そう言いながら母親は笑顔をつくったが、笑った口の端が震えていた。

外に出ると、風が吹いてコートの襟が揺れた。風は湿った感情を乾かすように吹きつけてきた。住宅街の道路を学校帰りの子供や、自転車に乗った主婦などが行きかっていた。木下佳奈美も生きていたら、今頃この風の中を歩いていたのかも知れない、そう思うと桐谷は胸が熱くなった。

江東区で藤野もえの死体を見た時と同じだ。桐谷は木下佳奈美の母親と会って、そう感じていた。本当に生きていたかった。自殺じゃない。暗い闇の中から少女たちが生きているように語り掛けてくる。気というものが存在するなら気に押しつぶされそうになる。

必ず犯人を見つけ出してやる、桐谷は強く心の中でそう誓うと、藤野もえの顔が頭に浮かんできた。その顔はとても悲しそうだった。

「桐谷さんこれ見てください」

田口が宝でも見つけたように目を輝かせている。曇っていた視界が一気に晴れる。

田口が持っていたのは、当時のバスケット部員の名簿だった。指をさした箇所に「滝川ゆう」と記載があった。

 一歩すすんだ、そんな気がした。

「隣の部屋の女性が聞いていた“ゆう”という女です」

声が震えている。

桐谷と田口はすぐに滝川ゆうを探したがその足取りはどこかで消えていた。行方不明か?嫌な予感が桐谷の頭をよぎる。行方不明なら、藤野を殺して逃げているのか、それとも他に表に出られない何かがあるのか。二人はバスケット部の元メンバーをしらみつぶしに当たることにした。
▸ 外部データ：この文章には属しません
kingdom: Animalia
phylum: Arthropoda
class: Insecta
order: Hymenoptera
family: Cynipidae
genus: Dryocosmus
車のフロントガラス越しに、田口が高校生らしき少女と話している姿が見える。

「偶然いただけなんだね」

田口が念を押した。

「はい、事故は見ていません」

ショートヘアで色白のかわいらしい顔をした少女が答えた。端正な顔立ちをしている。遠目から桐谷は、自分の今はなき娘を思った。生きていたらあれくらいかわいくなっただろうか。

「ありがとう」

礼を言うと田口は桐谷が待つ車に走った。

「今の子が、宮野美紀の交通事故の現場に遭遇しています」

「現場に?」

「はい、宮野美紀が事故に遭った時、近くにいたようです。木下佳奈美や藤野もえたちも近くの公園にいたと言っています。ですが、事故そのものは見ていません」

田口が手帳を見ながら言う。

「バスケット部の後輩か」

「はいそうです、当時中一だったそうです」

「滝川ゆうとの関係はどうだ」

「2つ学年が違うので、滝川たちが中学を卒業してからは全く連絡は取っていないそうです。また、滝川ゆうが誰かと揉めていた形跡はないようです。みんな仲が良かったと言ってます」

「ケンカの件は何かわかったか?」

「いいえ、バスケット部はみんな仲が良かったそうで、仲たがいするようなケンカは記憶にないと」

「部員同士で揉めた形跡はない、か。今の子は何ていう子だ」

 桐谷がマーカーを右手に名簿を開く。

「えっと」田口が手帳をめくる。

手帳には走り書きで名前がいくつも書いてあった。

「八神メイヤです。藤野もえたちの二学年下ですので、今高校三年生です」

「今の子たちは外人の名前とかわらないな、こんな名前が流行ってるのか」

そう言いながら桐谷が、名簿の八神メイヤという名前にマーカーを引いた。

田口が片手で手帳を広げる。

「それから楢崎琴美という、やはり藤野の同級生に連絡がつきません、それで、今朝、青山さんから連絡があったのですが、楢崎琴美の捜索願が出されているとのことです、この件と関係があるんじゃないかと」

「つながるといいが、捜索願いが出されたところで自殺と関係あるとは言えん、何も出てきていないからな。ただ、自殺者と行方不明者はいずれも元バスケット部だ、何かあるはずだ、このままバスケット部を当たるぞ」

桐谷がそういいながら名簿に目を落とす。

「バスケット部で当たってないのはあと何人だ」

桐谷が名簿に書いてある名前を数え始めた。桐谷が数え終わる前に田口が答えた。

「11人ですね、当時はバスケット強豪校で人気があったらしいですから、結構いますね」

「まだだいぶかかるな、滝川ゆうの情報が出てくるといいが」

滝川ゆうまでたどり着けば何かが出てくる、そう思っていた。

しかし、そう簡単には話は進まなかった。滝川ゆうは行方をくらまし、随分前から大学に行っていないことがわかった。一人暮らしをして、普段からあまり親と連絡をとっていなかったため、親は行方不明になっていることに気が付いていなかった。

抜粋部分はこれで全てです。